» 本文:

北海道のさる客筋から訥子のところへ、少し必要があるので、恐縮ながら「車引」の梅王、松王、桜丸及び時平公のクマを書いて教へてもらひたい、と云ふ依頼があつたので訥子、早速、隈取りの本を出して、それをお手本に半紙に一枚々々書きながら、クマトリなら北海道の方が本場だらうに

1935年1月24日号

 ここでいう訥子は「傳ちゃん」の綽名で浅草の女性子供に慕われた「伝次郎訥子」、八代目訥子である。七代目訥子の息子、小伝次の弟子から七代目の娘婿となり、義父の後を継いだ。

 若い頃は二枚目の風貌と猛優二世と謳われるほどのアクロバットな演技を得意としたが、訥子襲名後は二代目市川左團次一座の中堅におさまり、穏健な芸風になった。

» 課題: 八代目訥子について述べた本文を最後の文の後から引き継ぎ、続きを書くこと。

» 提供データ:
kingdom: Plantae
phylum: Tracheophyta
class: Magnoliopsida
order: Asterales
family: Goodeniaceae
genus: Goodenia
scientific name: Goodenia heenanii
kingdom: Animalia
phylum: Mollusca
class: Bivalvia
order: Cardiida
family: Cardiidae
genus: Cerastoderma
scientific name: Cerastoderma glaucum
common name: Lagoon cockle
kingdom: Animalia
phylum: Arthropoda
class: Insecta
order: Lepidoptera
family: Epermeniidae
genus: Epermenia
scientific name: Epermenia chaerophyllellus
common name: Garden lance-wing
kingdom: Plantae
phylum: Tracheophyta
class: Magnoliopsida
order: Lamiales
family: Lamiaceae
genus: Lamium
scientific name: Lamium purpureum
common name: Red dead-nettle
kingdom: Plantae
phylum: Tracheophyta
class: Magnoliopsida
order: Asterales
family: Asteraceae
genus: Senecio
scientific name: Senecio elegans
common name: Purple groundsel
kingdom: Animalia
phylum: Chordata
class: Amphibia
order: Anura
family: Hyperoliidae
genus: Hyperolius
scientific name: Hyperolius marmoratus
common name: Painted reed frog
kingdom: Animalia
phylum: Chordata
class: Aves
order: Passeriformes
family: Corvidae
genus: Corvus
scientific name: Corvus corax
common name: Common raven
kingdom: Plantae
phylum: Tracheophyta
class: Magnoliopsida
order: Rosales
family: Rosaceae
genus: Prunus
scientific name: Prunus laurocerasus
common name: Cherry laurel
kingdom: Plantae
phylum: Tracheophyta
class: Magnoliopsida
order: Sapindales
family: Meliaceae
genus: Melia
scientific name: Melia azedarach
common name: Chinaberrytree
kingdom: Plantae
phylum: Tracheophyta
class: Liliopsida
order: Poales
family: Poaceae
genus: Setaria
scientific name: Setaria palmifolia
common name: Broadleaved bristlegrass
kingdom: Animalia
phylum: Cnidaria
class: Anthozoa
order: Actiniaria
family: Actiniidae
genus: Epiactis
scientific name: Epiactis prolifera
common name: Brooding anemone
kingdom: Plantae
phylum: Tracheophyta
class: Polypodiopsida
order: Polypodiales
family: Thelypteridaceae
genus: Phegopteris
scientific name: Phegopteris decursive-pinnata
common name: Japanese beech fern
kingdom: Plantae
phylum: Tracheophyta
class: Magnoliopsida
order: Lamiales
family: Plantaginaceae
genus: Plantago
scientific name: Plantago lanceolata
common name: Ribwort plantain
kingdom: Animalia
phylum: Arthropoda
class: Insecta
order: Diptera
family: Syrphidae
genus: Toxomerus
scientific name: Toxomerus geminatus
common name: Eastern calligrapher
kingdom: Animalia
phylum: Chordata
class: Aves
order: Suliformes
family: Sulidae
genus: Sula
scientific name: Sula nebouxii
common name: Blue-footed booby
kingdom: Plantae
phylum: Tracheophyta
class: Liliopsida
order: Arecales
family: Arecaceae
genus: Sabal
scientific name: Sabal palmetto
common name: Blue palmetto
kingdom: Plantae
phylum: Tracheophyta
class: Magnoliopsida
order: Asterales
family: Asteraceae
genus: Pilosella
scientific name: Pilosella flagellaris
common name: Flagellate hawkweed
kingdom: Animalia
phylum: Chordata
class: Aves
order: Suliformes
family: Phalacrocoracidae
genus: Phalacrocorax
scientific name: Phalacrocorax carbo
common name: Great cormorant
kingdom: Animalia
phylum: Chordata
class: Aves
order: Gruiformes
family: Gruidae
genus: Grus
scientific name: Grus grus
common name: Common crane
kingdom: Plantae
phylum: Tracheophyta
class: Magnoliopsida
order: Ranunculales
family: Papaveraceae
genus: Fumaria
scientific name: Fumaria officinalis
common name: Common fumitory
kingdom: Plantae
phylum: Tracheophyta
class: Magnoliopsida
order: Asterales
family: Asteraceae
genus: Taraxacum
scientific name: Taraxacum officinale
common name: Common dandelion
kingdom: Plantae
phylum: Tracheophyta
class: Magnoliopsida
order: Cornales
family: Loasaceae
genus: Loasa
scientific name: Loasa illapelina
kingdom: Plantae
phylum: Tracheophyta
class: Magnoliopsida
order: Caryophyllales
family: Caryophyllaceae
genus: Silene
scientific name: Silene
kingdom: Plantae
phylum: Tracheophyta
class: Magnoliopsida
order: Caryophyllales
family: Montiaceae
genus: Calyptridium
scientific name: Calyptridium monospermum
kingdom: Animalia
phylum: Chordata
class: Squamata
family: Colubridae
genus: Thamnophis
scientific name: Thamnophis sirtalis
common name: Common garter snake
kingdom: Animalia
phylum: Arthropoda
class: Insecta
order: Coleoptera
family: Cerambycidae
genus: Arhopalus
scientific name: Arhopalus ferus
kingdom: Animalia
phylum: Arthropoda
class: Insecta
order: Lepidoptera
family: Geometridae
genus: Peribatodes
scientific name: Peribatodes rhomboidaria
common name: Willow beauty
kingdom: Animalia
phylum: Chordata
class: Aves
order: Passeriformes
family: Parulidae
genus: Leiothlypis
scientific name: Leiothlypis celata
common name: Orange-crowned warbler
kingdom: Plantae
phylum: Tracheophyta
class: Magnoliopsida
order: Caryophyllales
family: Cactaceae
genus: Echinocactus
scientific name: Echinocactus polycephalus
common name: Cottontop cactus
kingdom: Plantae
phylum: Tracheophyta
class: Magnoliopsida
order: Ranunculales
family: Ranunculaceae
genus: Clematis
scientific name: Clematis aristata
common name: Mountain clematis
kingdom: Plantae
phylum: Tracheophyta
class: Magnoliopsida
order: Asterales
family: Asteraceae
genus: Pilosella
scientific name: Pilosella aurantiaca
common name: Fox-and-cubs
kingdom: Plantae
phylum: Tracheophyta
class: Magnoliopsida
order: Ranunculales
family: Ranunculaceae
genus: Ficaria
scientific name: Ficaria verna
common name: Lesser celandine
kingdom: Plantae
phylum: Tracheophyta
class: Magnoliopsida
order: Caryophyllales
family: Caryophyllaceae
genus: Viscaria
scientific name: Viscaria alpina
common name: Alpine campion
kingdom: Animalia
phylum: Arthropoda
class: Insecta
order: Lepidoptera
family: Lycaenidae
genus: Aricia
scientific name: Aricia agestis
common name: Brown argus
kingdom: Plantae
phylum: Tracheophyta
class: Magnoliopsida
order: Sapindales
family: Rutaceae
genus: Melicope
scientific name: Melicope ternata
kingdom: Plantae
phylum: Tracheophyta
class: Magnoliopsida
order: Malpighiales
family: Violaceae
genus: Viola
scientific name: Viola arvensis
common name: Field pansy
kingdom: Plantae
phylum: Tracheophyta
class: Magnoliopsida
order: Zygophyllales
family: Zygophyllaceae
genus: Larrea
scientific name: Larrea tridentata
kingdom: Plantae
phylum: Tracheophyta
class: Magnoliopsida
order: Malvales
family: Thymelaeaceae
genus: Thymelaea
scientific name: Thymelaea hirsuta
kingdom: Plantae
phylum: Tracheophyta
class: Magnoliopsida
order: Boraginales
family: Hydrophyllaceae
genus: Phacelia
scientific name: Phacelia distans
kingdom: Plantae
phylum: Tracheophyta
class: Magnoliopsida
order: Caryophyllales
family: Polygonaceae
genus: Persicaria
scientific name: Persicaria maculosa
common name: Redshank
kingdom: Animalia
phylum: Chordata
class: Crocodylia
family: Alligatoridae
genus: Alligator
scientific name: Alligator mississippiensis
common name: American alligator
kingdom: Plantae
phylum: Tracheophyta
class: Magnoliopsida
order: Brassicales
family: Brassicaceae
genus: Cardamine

» 回答:
 非常にまじめで何でもこなせる達者な人物であったが、左團次亡き後は不遇で思うような活動ができないまま、関西歌舞伎に流れた。そこで一応の地位を得たものの、往年のような覇気は薄れ、人知れず引退し、亡くなった。

 この頃は左團次一座の主力としてブイブイ言っていた頃であろう。この訥子、猛優に似合わず書道と絵画が趣味で、歌舞伎界でも随一の名筆家と知られていた。

 なお、頼まれた隈は、菅原伝授手習鑑に出てくる「車引」の三兄弟のもの。簡潔な舞台と明瞭な構成から素人芝居でもよく演じられた。

 そんな隈の見本を記しながら「クマの本場は北海道」とはうまいことうまいこと。